The main event continues to be the European sovereign debt crisis.

The abject failure of the eurozone to conduct a successful Greek rescue operation threatens contagion to Italy and Spain. The situation is still very unstable and Berlusconi’s promises on Friday to accelerate Italy’s fiscal cuts can only assuage concerns temporarily. Italy has the third largest bond market in the world behind Japan and the U.S. The ECB is expected to buy Italian and Spanish bonds on a massive scale on Monday’s open, but a German-led faction reportedly opposes this action, which is seen to be a watershed, signalling that the ECB is willing to be the lender of last resort for the eurozone. The squabbling in Europe is at least as damaging to the global economy and financial stability as anything going on in Washington.

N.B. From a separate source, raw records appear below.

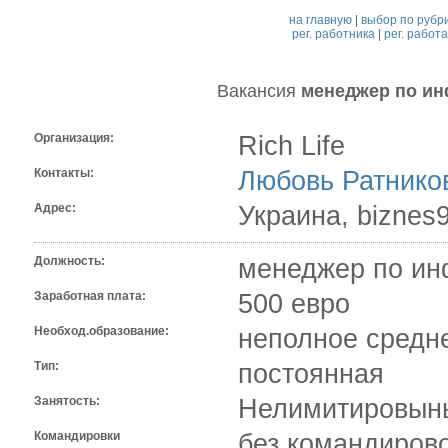
на главную
|
выбор по рубр
рег. работника
|
рег. работ
Вакансия
менеджер по и
Организация:
Rich Life
Контакты:
Любовь Ратнико
Адрес:
Украина, biznes
Должность:
менеджер по ин
Заработная плата:
500 евро
Необход.образование:
неполное средн
Тип:
постоянная
Занятость:
Нелимитировыны
Командировки
без командиров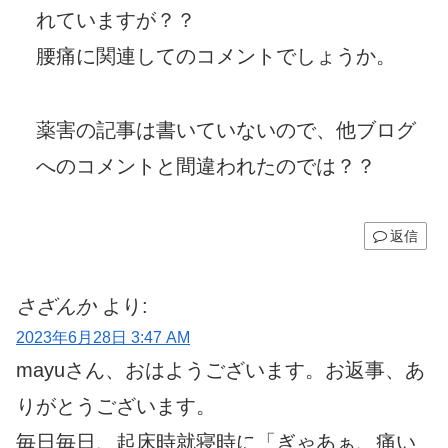
れていますが？？
腰痛に関連してのコメントでしょうか。
薬害の記事は書いていないので、他ブログ
へのコメントと間違われたのでは？？
返信
さざんか
より:
2023年6月28日 3:47 AM
mayuさん、おはようございます。お返事、あ
りがとうございます。
毎日毎日、起床時就寝時に「ぎゃあぁ、痛い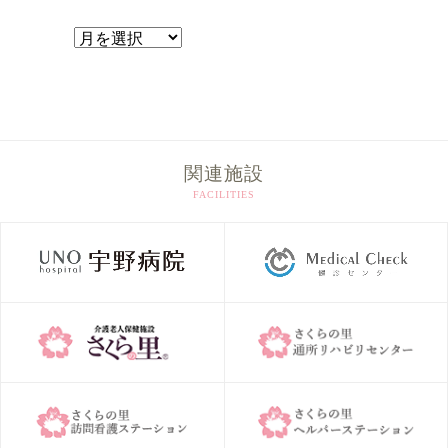
ア
ー
カ
イ
ブ
関連施設
FACILITIES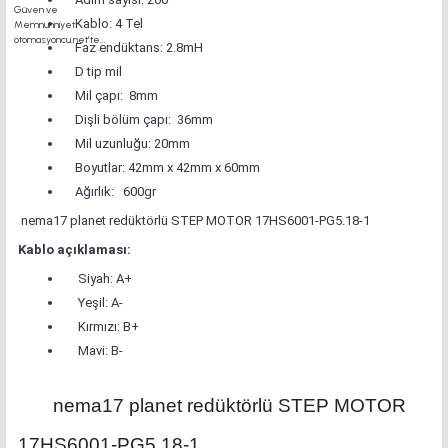
Kablo: 4 Tel
Faz endüktans: 2.8mH
D tip mil
Mil çapı: 8mm
Dişli bölüm çapı: 36mm
Mil uzunluğu: 20mm
Boyutlar: 42mm x 42mm x 60mm
Ağırlık: 600gr
nema17 planet redüktörlü STEP MOTOR 17HS6001-PG5.18-1
Kablo açıklaması:
Siyah: A+
Yeşil: A-
Kırmızı: B+
Mavi: B-
nema17 planet redüktörlü STEP MOTOR
17HS6001-PG5.18-1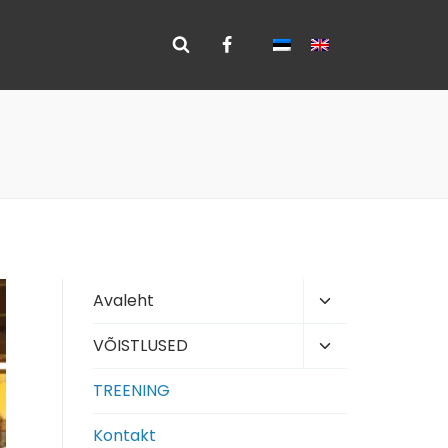
Toggle
Avaleht
child
Toggle
VÕISTLUSED
menu
child
TREENING
menu
Kontakt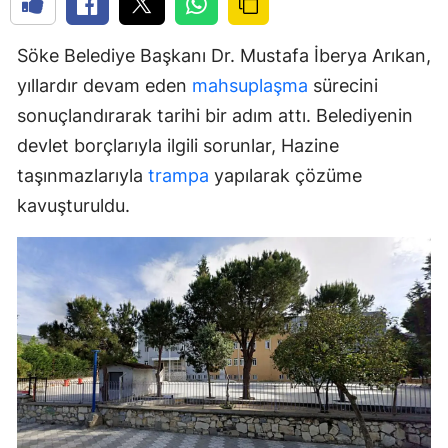
Söke Belediye Başkanı Dr. Mustafa İberya Arıkan,
yıllardır devam eden
mahsuplaşma
sürecini
sonuçlandırarak tarihi bir adım attı. Belediyenin
devlet borçlarıyla ilgili sorunlar, Hazine
taşınmazlarıyla
trampa
yapılarak çözüme
kavuşturuldu.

Germany says all options are on the table, except the one that might work, which is a greater issuance of eurobonds. President Nicolas Sarkozy of France had a chance to explain this to Chancellor Angela Merkel on the phone on Friday. Either Europe has to agree to become a ‘transfer region’ with a single monetary and fiscal authority and one eurobond market (with much less individual national sovereign power) or allow for a break up of the EU.

Bottom Line for Canada: In this environment, commodity prices likely remain soft and the Canadian dollar is vulnerable and extremely volatile. That, in itself, is not bad for the Canadian economy, but our stock market has taken a beating and it’s probably not over. This negative wealth effect is not good for confidence and spending. I think our housing market, especially in Vancouver and Toronto, might be vulnerable. The Canadian current account deficit is very high and this puts the Bank of Canada on hold for some time. Messieurs Harper, Flaherty and Carney can only counsel Canadians to remain calm, reassert that the domestic fundamentals are good and pressure G-20 leaders to take the necessary actions to avert a crisis.